### Brief:
Output the complete listing exactly, please, and keep the pictures out of it.

### Data:

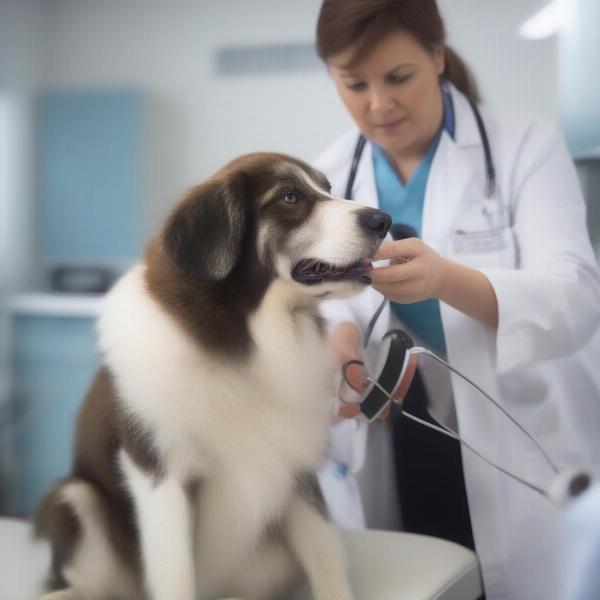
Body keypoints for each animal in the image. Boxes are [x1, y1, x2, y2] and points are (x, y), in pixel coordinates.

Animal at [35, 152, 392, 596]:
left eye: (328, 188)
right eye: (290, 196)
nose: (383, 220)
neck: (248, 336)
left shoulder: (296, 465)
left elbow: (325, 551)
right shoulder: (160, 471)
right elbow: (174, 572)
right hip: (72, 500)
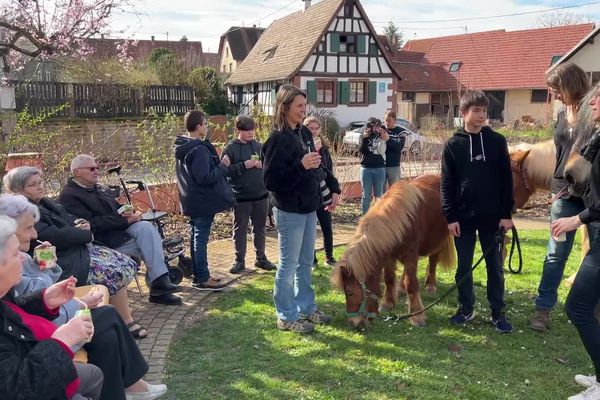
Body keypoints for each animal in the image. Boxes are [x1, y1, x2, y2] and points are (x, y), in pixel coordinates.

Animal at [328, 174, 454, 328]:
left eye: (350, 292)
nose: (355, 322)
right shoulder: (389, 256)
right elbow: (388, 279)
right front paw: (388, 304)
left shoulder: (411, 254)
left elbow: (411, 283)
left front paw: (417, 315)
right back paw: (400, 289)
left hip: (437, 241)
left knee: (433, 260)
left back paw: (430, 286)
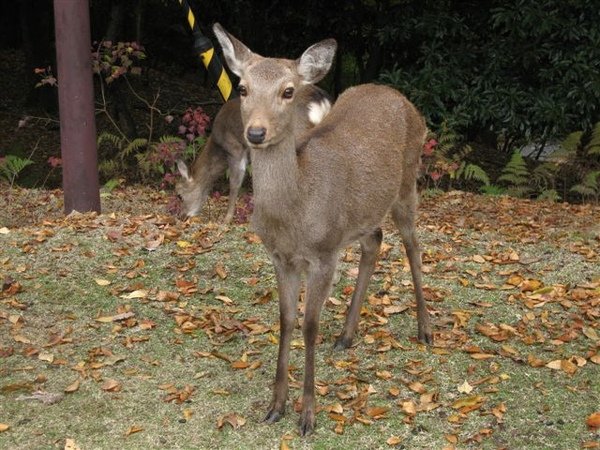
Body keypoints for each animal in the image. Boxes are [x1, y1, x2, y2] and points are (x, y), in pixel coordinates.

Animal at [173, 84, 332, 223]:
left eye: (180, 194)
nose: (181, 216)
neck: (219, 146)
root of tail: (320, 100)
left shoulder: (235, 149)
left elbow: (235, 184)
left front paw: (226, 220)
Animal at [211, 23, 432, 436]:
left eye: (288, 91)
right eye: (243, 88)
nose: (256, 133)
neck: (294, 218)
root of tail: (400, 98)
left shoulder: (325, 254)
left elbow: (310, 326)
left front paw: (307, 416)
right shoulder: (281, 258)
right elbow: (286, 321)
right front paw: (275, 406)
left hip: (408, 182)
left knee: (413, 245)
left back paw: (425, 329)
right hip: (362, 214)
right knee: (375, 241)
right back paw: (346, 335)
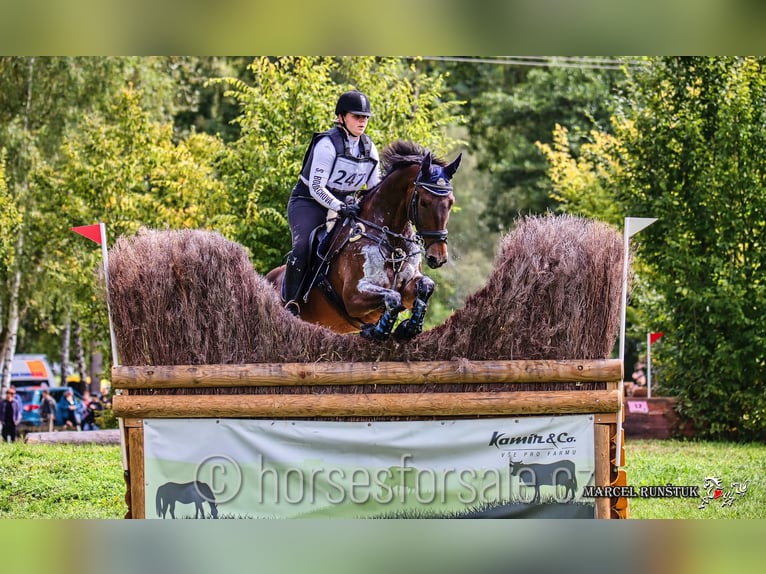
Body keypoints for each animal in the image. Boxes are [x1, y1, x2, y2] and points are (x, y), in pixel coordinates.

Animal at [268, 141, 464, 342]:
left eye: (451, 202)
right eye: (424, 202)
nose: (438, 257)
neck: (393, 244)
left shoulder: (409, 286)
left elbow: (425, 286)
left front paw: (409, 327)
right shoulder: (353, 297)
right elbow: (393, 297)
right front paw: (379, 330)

### Answer to the exercise:
Body keypoints for each animal in the image. Boxes are [x1, y1, x2, y2] and points are (x, y), in pixel coordinates.

Animal at [35, 152, 392, 596]:
left eye: (328, 188)
right eye: (290, 196)
nose: (383, 220)
neck: (248, 336)
left shoulder: (296, 465)
left elbow: (325, 551)
right shoulder: (160, 471)
right elbow: (174, 572)
right hip: (72, 500)
Body keypoints for each animal in the image. Boxes are [x1, y1, x2, y2] and points are (x, y), in pixel coordinates.

Animal at [328, 174, 454, 328]:
left eye: (350, 292)
nose: (355, 322)
right shoulder: (389, 256)
right elbow: (388, 279)
right front paw: (388, 304)
left shoulder: (411, 254)
left elbow: (411, 283)
left front paw: (417, 315)
right back paw: (400, 289)
left hip: (437, 241)
left knee: (433, 260)
left back paw: (430, 286)
Body keypoints for each animal in the image. Boxes are [x1, y1, x2, y2] and points are (x, y), in pixel coordinates.

Animal at [173, 84, 332, 223]:
left eye: (180, 194)
nose: (181, 216)
neck: (219, 146)
root of tail: (320, 100)
left shoulder: (235, 149)
left elbow: (235, 184)
left front paw: (226, 220)
Animal at [211, 23, 432, 436]:
left eye: (288, 91)
right eye: (243, 88)
nose: (256, 133)
neck: (294, 218)
root of tail: (400, 98)
left shoulder: (325, 254)
left elbow: (310, 326)
left front paw: (307, 416)
right shoulder: (281, 258)
right elbow: (286, 321)
right front paw: (275, 406)
left hip: (408, 182)
left knee: (413, 245)
left back paw: (425, 329)
right hip: (362, 214)
right knee: (375, 241)
right back paw: (346, 335)
Body keypoints for each animal in the image. Boxes are [x1, y1, x2, y2] and points are (x, y), in pixel coordinates.

Animal at [268, 141, 464, 342]:
left eye: (451, 202)
right eye: (424, 202)
nose: (438, 257)
neck: (393, 244)
left shoulder: (409, 286)
left elbow: (425, 286)
left front paw: (409, 327)
right shoulder: (353, 297)
right elbow: (393, 297)
right front paw: (379, 330)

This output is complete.